Task goal —
Please return all lines of the data below containing the string "subjects".

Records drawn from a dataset
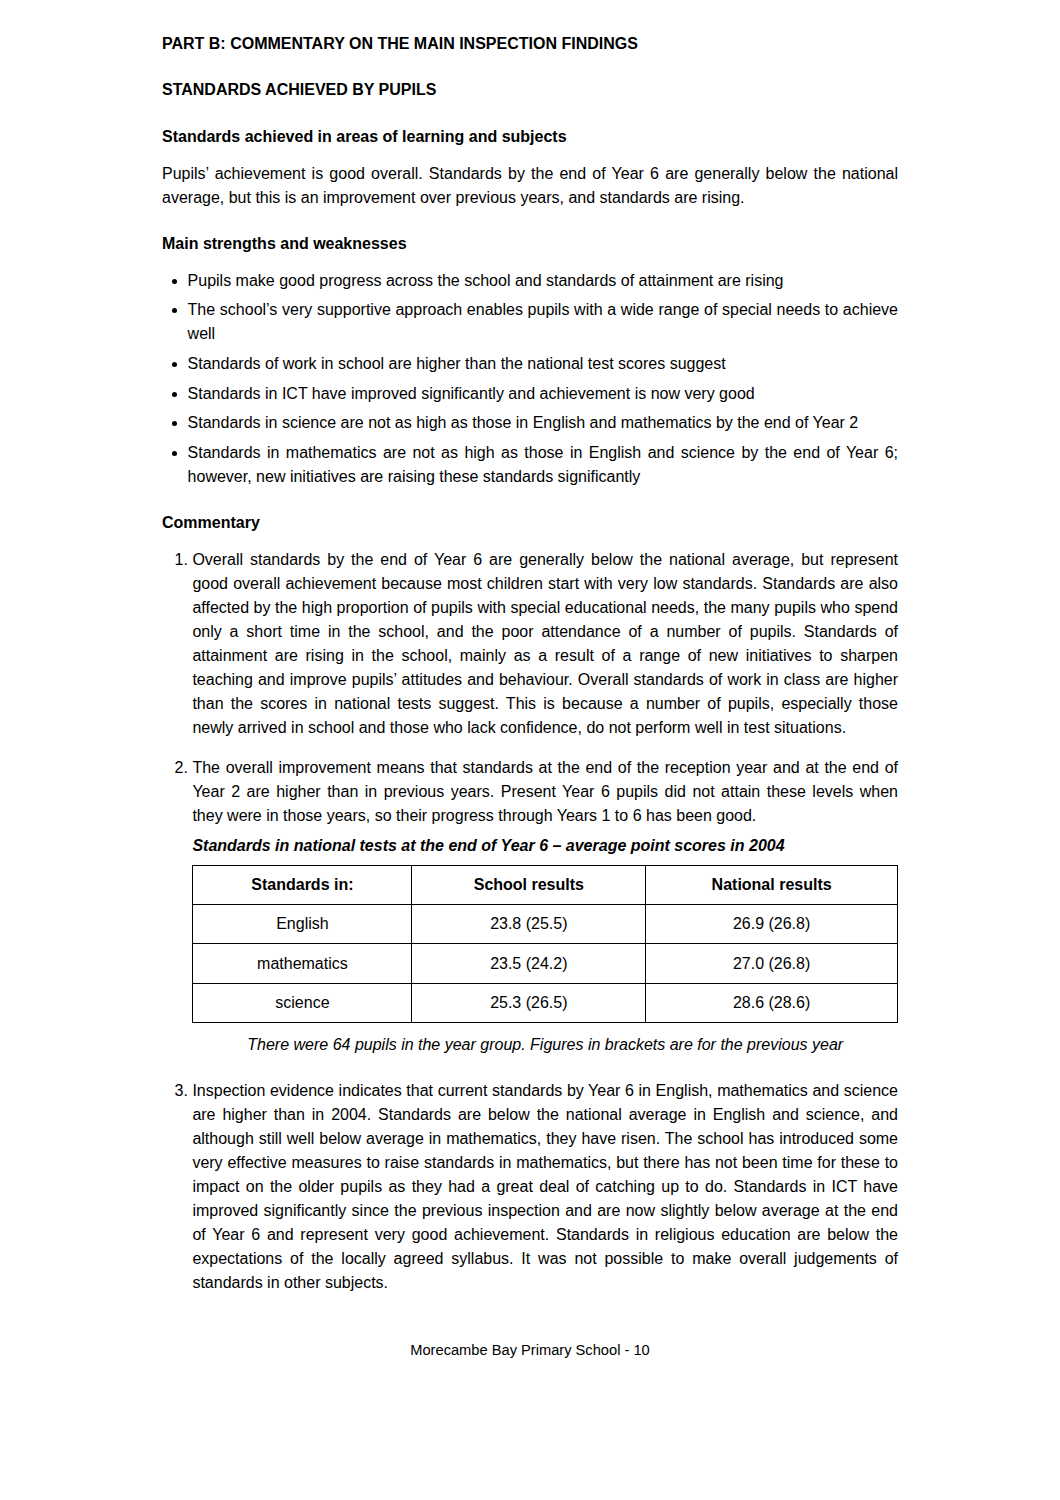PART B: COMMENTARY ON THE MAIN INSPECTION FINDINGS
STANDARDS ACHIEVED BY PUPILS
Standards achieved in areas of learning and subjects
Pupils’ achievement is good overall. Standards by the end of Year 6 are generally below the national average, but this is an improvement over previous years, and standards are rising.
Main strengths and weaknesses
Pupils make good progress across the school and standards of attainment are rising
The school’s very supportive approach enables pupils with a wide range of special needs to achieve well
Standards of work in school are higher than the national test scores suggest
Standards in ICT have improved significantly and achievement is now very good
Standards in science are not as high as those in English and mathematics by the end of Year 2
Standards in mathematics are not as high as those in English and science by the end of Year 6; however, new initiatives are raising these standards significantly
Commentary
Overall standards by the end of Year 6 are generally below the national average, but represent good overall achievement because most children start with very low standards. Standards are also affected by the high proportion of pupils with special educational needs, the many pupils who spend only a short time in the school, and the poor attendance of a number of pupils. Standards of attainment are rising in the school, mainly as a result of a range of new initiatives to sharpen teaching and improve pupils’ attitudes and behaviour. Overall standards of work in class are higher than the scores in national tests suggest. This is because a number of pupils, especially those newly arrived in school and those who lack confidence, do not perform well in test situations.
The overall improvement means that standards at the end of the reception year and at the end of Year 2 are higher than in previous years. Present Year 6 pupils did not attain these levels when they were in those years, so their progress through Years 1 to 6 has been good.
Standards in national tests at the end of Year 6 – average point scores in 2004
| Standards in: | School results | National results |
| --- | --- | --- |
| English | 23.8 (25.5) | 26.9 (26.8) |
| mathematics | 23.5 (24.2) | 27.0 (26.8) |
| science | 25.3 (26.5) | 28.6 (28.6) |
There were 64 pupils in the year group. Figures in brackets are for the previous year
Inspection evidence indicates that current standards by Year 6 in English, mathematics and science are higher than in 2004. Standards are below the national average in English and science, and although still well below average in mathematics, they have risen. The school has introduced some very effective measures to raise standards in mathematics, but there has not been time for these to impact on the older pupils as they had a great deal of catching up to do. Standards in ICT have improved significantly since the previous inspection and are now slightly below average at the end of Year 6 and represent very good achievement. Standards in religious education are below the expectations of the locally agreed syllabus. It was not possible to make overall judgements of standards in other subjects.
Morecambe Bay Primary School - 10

...

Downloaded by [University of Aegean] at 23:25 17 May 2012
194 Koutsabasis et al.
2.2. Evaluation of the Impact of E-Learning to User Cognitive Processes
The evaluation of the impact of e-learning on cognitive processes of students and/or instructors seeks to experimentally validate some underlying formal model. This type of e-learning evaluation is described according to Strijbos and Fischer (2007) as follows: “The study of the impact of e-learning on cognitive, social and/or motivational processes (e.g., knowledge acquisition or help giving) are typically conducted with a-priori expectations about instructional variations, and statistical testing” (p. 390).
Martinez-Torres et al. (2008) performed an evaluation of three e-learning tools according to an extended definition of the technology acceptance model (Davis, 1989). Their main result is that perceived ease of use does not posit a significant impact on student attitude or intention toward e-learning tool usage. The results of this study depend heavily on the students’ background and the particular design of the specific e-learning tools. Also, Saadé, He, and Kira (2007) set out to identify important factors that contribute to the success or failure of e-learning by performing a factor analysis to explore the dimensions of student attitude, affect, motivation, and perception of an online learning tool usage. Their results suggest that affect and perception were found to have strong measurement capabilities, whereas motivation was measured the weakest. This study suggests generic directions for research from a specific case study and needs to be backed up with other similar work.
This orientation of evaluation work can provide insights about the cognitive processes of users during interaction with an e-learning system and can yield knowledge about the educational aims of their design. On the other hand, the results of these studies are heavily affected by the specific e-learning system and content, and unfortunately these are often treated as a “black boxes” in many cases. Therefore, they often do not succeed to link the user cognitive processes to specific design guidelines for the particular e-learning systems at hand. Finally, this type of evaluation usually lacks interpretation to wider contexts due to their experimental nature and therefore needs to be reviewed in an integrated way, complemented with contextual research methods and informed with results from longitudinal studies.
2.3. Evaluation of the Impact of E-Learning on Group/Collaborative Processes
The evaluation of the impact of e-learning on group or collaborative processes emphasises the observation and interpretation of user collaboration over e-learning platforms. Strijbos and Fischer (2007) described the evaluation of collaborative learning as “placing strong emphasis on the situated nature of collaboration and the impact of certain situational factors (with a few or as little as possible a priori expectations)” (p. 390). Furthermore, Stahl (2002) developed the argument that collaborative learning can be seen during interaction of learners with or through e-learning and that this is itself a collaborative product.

Output for this task —
Standards achieved in areas of learning and subjects
Inspection evidence indicates that current standards by Year 6 in English, mathematics and science are higher than in 2004. Standards are below the national average in English and science, and although still well below average in mathematics, they have risen. The school has introduced some very effective measures to raise standards in mathematics, but there has not been time for these to impact on the older pupils as they had a great deal of catching up to do. Standards in ICT have improved significantly since the previous inspection and are now slightly below average at the end of Year 6 and represent very good achievement. Standards in religious education are below the expectations of the locally agreed syllabus. It was not possible to make overall judgements of standards in other subjects.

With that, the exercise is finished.